Utilizar alimentos de origen animal como alimentos básicos puede ayudar a controlar el hambre, reducir el exceso de comida y evitar los peligrosos picos y bajadas de azúcar en sangre. Así que la carne podría seguir siendo útil como fuente de calorías para nuestro cerebro, pero por las razones contrarias. Antes, la carne optimizaba nuestra ingesta de calorías asegurándose de que tuviéramos suficientes. Ahora, podría ayudar a optimizar nuestra ingesta de calorías asegurándose de que no tomamos demasiadas, y proporcionando una fuente de calorías que ayuda a un buen control del azúcar en sangre.

Nutrientes

Y recuerde que la carne no sólo aporta calorías. La carne también fue fundamental para el cerebro humano, ya que proporcionó importantes nutrientes que nos permitieron desarrollar unas máquinas pensantes tan complicadas, exigentes desde el punto de vista nutricional y quisquillosas.

Incluso hoy en día, los alimentos de origen animal siguen proporcionando nutrientes importantes para la salud mental, algunos de los cuales sólo se encuentran en los alimentos de origen animal (o se encuentran en cantidades tan pequeñas en los alimentos de origen vegetal que realmente no cuentan). La vitamina B12 es un buen ejemplo: es fundamental para el funcionamiento saludable del cerebro y sólo se encuentra en la carne, los huevos y los lácteos. No hay fuentes veganas naturales de vitamina B12: los veganos tienen que tomar suplementos sintéticos. El marisco también aporta importantes nutrientes para el cerebro, como las grasas omega-3.

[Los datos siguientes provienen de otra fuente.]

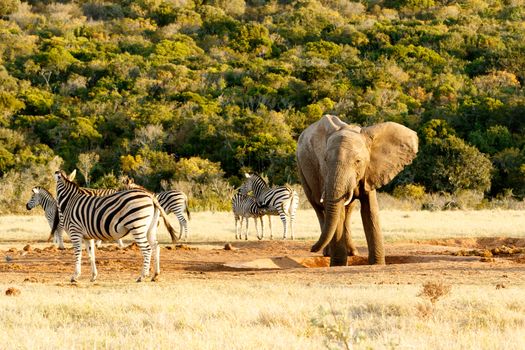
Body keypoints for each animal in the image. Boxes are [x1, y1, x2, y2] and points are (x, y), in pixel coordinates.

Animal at [294, 115, 418, 266]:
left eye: (358, 161)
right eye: (325, 160)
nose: (311, 249)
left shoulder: (370, 170)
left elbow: (370, 210)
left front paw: (377, 264)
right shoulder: (323, 172)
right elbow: (337, 211)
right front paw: (338, 265)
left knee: (348, 209)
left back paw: (352, 253)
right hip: (301, 169)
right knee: (318, 207)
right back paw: (328, 253)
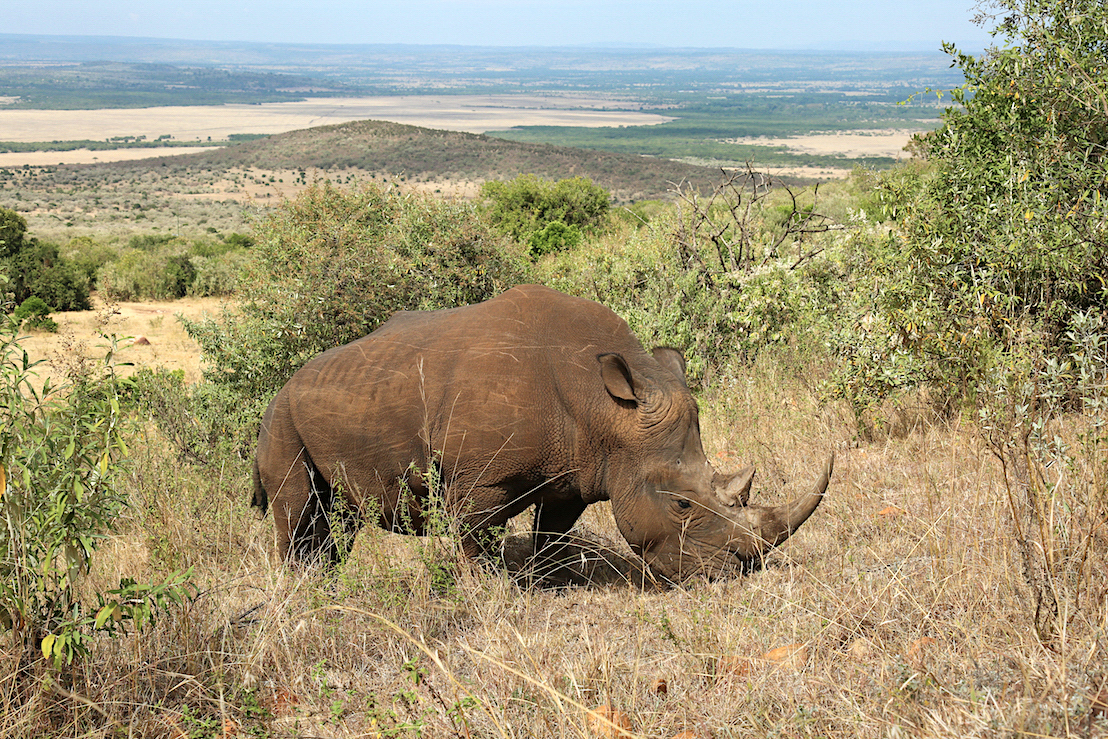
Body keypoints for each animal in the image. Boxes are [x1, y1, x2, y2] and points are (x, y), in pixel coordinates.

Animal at [253, 284, 832, 583]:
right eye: (683, 505)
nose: (735, 574)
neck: (608, 410)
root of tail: (284, 386)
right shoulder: (479, 481)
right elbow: (477, 541)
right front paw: (491, 594)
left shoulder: (580, 470)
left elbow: (553, 532)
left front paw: (548, 581)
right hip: (280, 419)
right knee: (298, 511)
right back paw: (303, 590)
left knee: (342, 516)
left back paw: (329, 584)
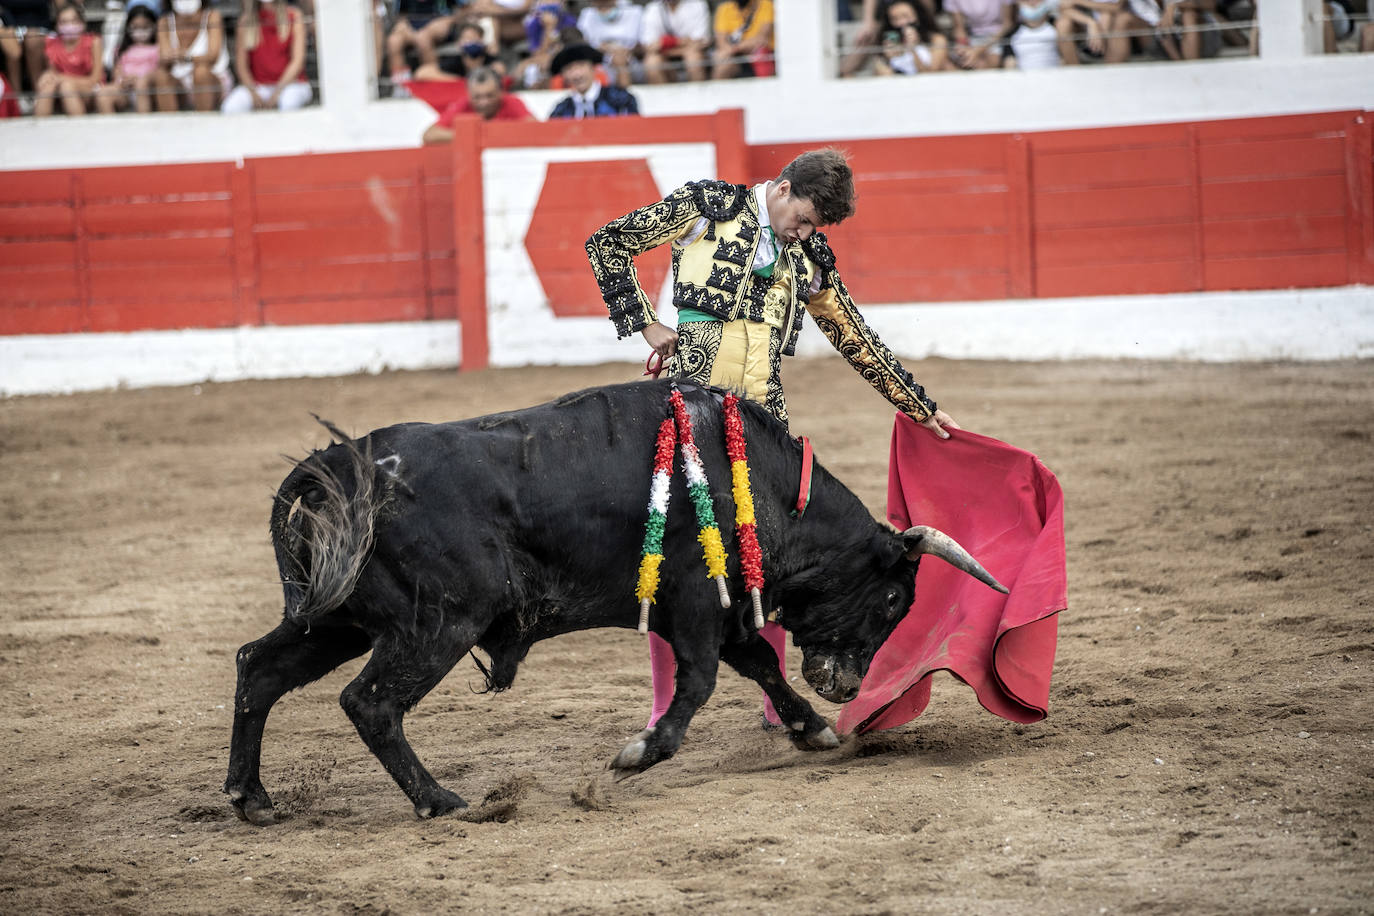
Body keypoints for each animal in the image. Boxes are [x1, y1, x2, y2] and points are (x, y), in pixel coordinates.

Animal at [222, 379, 1000, 823]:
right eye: (895, 596)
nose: (844, 686)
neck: (765, 484)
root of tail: (343, 464)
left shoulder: (720, 610)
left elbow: (760, 664)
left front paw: (813, 729)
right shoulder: (695, 600)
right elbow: (701, 681)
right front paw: (639, 752)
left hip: (338, 619)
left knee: (259, 666)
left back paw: (252, 799)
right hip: (436, 623)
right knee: (371, 702)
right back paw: (440, 801)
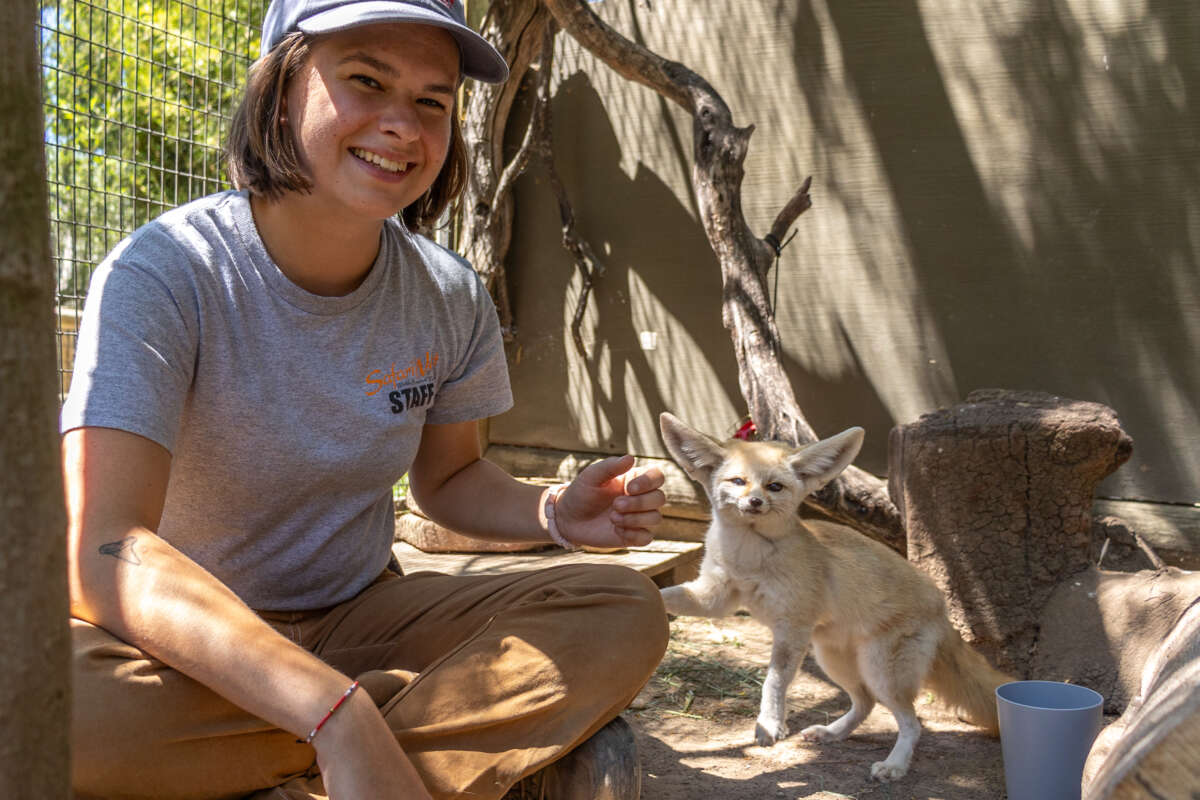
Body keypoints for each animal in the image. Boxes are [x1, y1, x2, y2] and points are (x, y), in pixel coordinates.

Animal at [658, 412, 1011, 782]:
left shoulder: (792, 626)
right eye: (738, 481)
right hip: (835, 660)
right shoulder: (715, 597)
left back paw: (894, 765)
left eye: (774, 487)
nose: (755, 502)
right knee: (865, 703)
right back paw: (832, 733)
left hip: (879, 672)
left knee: (912, 724)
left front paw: (770, 723)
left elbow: (774, 681)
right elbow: (669, 594)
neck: (747, 559)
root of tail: (940, 606)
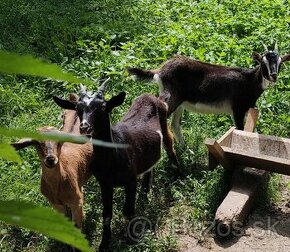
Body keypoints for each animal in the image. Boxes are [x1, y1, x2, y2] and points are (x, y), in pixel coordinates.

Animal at [52, 81, 179, 252]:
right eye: (78, 109)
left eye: (102, 107)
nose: (85, 127)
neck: (112, 159)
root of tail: (153, 97)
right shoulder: (105, 184)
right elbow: (106, 214)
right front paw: (104, 243)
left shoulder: (130, 181)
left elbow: (128, 211)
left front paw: (132, 238)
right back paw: (145, 192)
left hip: (164, 124)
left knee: (169, 142)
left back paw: (178, 176)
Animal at [127, 42, 290, 143]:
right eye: (263, 62)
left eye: (280, 63)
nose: (273, 76)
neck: (248, 81)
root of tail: (160, 71)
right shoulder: (237, 110)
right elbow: (240, 130)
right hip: (171, 98)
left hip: (179, 102)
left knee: (175, 124)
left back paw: (185, 149)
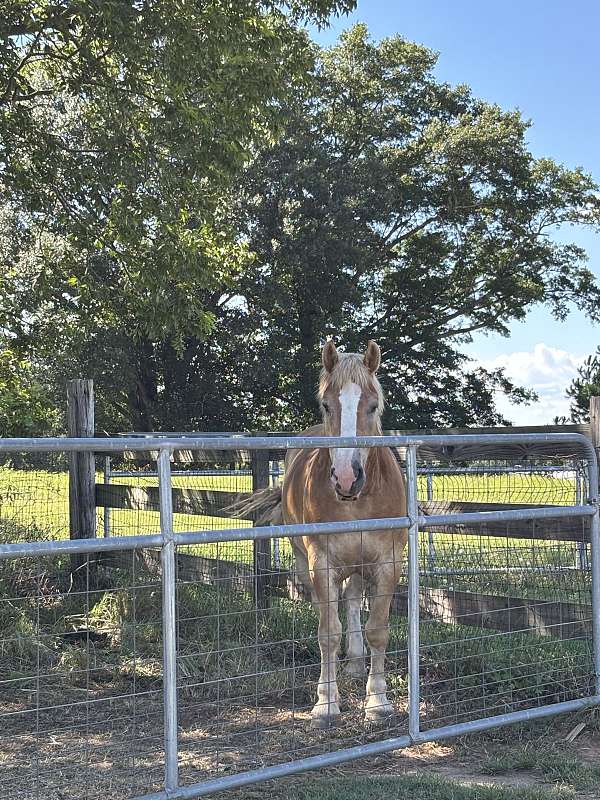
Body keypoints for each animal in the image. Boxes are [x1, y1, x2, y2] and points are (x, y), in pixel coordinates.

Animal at [234, 340, 407, 728]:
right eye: (327, 404)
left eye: (373, 405)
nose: (346, 477)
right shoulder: (322, 563)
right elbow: (328, 632)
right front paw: (326, 704)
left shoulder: (387, 564)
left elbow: (377, 629)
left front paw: (378, 702)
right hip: (307, 562)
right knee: (325, 608)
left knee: (354, 602)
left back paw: (356, 665)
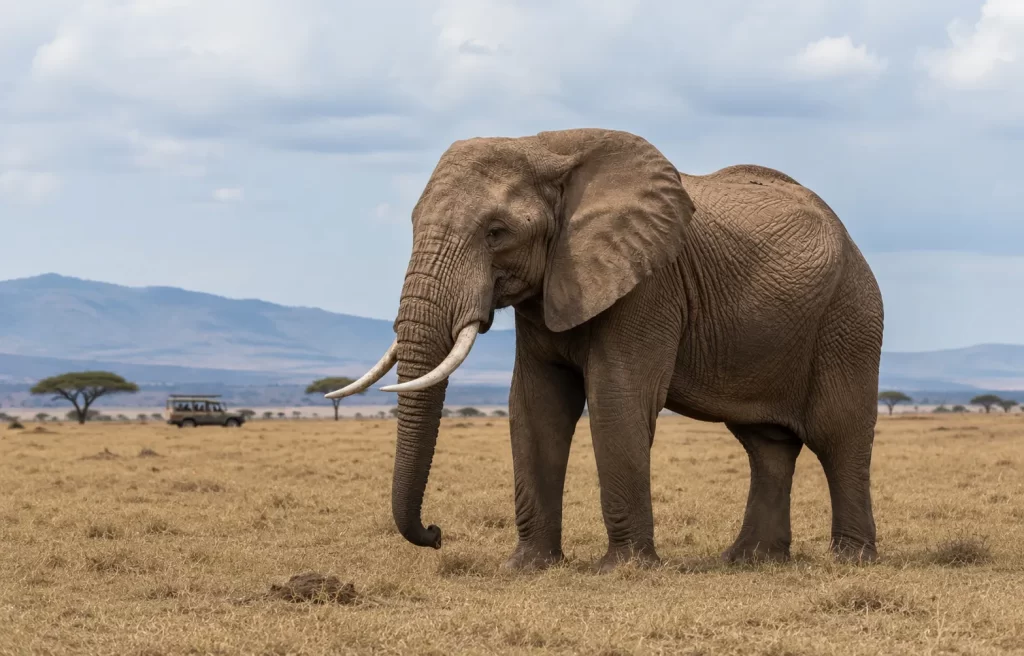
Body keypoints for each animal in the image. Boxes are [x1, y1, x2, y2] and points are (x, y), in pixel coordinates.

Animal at [328, 127, 884, 572]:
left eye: (496, 233)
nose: (436, 534)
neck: (545, 147)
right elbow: (534, 406)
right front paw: (526, 568)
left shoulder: (650, 284)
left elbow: (617, 397)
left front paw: (623, 570)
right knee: (765, 445)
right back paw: (749, 561)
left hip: (850, 316)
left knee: (838, 434)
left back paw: (850, 560)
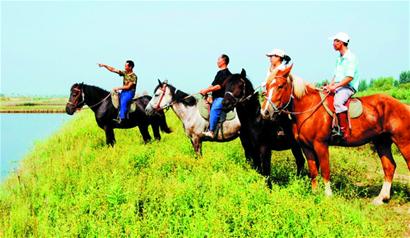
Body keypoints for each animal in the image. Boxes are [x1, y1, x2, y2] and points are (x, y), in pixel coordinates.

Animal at [262, 65, 410, 205]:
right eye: (267, 86)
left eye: (280, 86)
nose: (265, 112)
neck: (308, 107)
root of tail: (404, 106)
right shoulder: (306, 147)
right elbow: (313, 171)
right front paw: (315, 194)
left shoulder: (321, 145)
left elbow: (325, 170)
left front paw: (328, 195)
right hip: (382, 142)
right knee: (389, 167)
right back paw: (381, 198)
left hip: (403, 143)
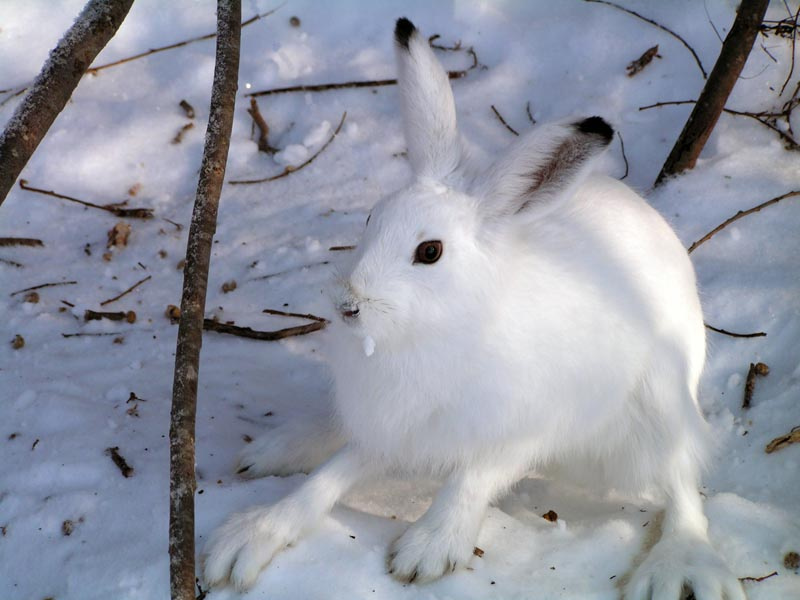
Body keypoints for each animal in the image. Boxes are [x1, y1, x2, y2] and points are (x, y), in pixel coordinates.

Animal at [203, 17, 744, 600]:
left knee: (681, 484)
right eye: (370, 219)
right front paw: (249, 536)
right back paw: (277, 449)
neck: (437, 328)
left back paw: (678, 563)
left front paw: (426, 550)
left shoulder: (518, 427)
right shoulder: (394, 424)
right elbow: (330, 477)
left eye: (430, 252)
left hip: (656, 404)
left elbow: (471, 478)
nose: (349, 305)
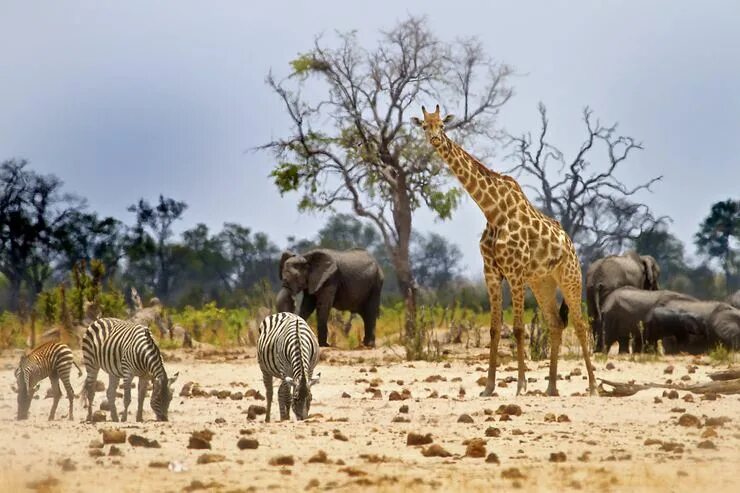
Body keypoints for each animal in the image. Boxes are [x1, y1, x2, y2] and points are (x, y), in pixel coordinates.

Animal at [414, 104, 600, 396]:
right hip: (542, 282)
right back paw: (551, 387)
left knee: (580, 325)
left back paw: (592, 386)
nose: (434, 139)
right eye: (424, 125)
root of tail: (570, 243)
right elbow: (494, 329)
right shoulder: (491, 273)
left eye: (442, 125)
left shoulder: (514, 272)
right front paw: (489, 387)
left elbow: (518, 328)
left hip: (570, 277)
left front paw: (521, 385)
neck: (492, 211)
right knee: (555, 324)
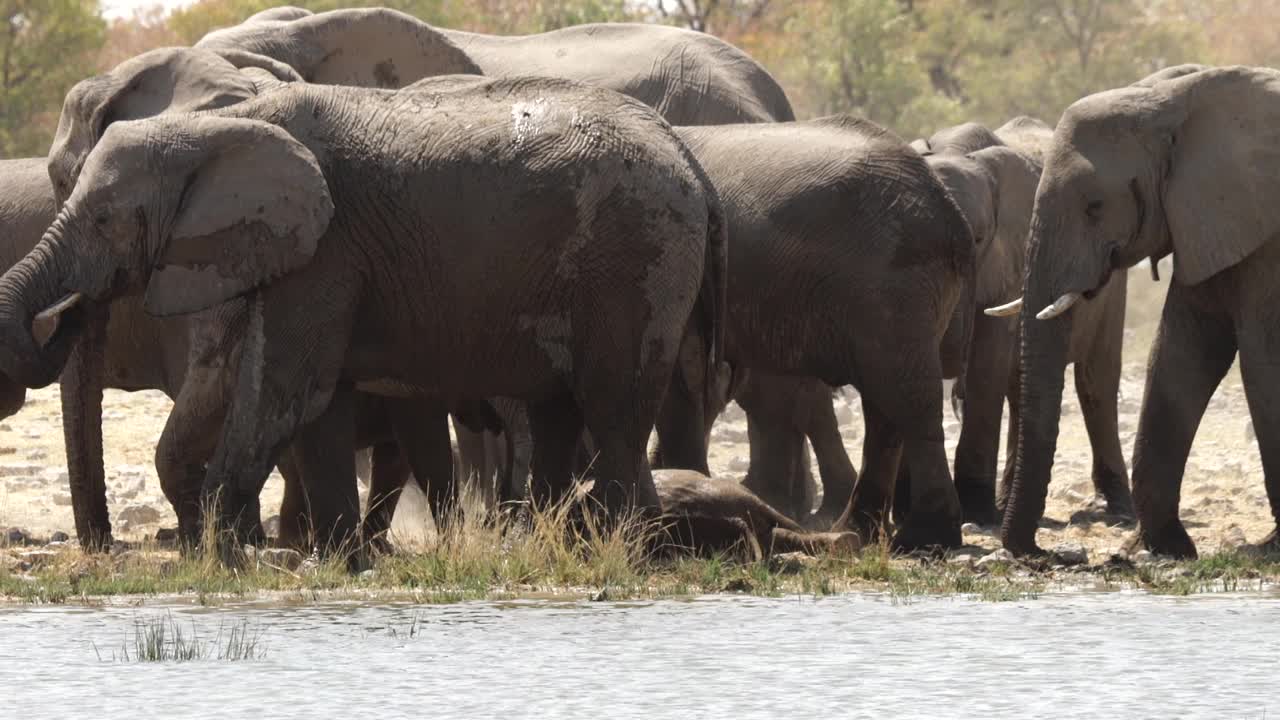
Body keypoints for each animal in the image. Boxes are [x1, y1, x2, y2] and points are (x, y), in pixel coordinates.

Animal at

Es posible obtenerlos a través de suplementos, pero todavía no somos muy buenos en la elaboración de los suplementos adecuados. Por ejemplo, los suplementos de omega-3 ni siquiera se acercan a los beneficios para la salud de comer pescado real. Los alimentos de origen animal con los que evolucionamos siguen teniendo ventaja incluso sobre los mejores sustitutos nutricionales que podamos inventar.

Por ahora, al menos, la carne sigue siendo un alimento para el cerebro

Tal vez en el futuro, se inventen suplementos tan buenos que nos den todos los beneficios de los alimentos animales en una píldora, sin ninguno de los problemas de las granjas industriales, el metano o la sobrepesca. Pero nuestros cerebros evolucionaron gracias a los alimentos de origen animal y, por ahora, los alimentos de origen animal parecen ser nuestra mejor opción para mantenerlos felices.